* About this task *
Show all lines from the material that carry the word "SUGGS".

_ _ _ _

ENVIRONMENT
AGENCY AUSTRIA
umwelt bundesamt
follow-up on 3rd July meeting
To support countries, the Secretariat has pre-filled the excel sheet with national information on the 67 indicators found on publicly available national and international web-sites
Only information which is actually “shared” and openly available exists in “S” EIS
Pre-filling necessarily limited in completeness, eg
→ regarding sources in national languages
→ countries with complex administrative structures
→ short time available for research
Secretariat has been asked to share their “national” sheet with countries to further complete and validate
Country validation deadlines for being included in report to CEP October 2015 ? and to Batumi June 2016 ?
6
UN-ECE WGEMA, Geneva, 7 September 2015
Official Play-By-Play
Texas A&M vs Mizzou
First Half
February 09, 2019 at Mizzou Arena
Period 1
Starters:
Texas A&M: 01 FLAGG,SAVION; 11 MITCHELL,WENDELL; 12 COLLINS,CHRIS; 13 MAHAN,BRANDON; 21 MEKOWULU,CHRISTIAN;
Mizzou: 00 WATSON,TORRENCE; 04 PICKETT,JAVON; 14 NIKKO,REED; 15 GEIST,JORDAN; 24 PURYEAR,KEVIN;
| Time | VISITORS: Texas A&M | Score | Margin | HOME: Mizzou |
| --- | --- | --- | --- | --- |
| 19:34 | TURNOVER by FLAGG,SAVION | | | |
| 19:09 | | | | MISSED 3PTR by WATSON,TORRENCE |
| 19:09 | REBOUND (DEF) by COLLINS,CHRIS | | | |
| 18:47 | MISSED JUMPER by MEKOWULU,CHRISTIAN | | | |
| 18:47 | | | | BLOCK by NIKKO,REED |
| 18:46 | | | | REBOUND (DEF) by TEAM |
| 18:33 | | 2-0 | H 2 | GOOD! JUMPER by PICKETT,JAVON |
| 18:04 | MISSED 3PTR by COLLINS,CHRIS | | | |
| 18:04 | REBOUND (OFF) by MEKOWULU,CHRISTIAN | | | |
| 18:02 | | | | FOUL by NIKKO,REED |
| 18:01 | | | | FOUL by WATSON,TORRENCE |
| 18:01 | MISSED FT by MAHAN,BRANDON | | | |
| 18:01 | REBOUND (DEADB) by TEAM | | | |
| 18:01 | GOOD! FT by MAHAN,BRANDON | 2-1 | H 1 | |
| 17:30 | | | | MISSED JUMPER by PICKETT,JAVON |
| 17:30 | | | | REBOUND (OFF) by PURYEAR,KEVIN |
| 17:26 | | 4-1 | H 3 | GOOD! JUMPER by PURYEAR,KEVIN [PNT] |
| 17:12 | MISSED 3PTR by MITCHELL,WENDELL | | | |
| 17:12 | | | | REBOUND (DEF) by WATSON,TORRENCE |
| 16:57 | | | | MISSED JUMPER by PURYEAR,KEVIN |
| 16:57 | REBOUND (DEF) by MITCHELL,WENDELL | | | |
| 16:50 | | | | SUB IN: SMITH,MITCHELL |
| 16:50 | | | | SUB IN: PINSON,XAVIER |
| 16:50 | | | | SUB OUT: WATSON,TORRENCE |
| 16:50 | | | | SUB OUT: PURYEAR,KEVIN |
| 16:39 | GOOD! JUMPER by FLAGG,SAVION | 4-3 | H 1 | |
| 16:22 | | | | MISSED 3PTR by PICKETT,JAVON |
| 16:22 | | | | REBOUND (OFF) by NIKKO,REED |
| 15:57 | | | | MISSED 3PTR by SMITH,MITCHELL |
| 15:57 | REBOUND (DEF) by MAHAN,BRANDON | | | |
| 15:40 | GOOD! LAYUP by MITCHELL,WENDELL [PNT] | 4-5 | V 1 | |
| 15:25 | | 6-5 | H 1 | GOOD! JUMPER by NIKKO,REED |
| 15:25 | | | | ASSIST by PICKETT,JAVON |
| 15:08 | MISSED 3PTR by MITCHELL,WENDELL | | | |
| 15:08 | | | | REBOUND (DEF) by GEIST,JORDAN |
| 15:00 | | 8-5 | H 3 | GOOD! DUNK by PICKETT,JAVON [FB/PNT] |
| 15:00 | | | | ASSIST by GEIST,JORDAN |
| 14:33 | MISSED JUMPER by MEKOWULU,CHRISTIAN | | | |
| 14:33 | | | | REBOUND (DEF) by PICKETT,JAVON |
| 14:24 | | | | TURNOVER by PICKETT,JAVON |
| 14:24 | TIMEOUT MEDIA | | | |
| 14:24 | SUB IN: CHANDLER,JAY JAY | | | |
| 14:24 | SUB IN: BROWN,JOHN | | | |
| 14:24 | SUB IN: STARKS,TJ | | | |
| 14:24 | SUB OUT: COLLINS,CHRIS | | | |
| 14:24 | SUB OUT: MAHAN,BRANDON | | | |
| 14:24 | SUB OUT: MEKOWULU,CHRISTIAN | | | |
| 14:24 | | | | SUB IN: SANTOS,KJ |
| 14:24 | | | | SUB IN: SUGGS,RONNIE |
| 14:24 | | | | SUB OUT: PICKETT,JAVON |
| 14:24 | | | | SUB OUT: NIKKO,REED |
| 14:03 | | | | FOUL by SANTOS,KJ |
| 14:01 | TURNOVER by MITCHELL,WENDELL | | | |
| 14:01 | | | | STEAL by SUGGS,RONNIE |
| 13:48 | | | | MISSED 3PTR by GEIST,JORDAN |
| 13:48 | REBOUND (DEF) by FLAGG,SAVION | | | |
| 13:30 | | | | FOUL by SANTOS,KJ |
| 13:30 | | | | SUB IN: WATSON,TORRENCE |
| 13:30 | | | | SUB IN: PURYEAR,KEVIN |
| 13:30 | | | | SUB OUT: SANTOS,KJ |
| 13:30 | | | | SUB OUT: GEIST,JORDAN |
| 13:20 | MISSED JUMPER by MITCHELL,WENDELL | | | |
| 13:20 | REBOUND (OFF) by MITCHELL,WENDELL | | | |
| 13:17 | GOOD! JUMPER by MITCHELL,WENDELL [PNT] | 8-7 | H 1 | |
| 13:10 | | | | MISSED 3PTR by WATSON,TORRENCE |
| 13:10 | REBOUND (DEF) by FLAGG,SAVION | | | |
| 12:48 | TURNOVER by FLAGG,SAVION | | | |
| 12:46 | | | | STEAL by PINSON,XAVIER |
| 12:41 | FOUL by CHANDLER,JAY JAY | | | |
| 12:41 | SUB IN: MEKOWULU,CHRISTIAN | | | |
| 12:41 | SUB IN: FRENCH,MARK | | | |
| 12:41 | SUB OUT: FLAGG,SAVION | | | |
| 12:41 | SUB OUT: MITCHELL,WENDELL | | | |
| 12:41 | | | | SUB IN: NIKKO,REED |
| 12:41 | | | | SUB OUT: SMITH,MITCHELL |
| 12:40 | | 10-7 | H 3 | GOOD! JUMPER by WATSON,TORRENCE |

_ _ _ _

* Solution for this task *
| 14:24 | | | | SUB IN: SUGGS,RONNIE |
| 14:01 | | | | STEAL by SUGGS,RONNIE |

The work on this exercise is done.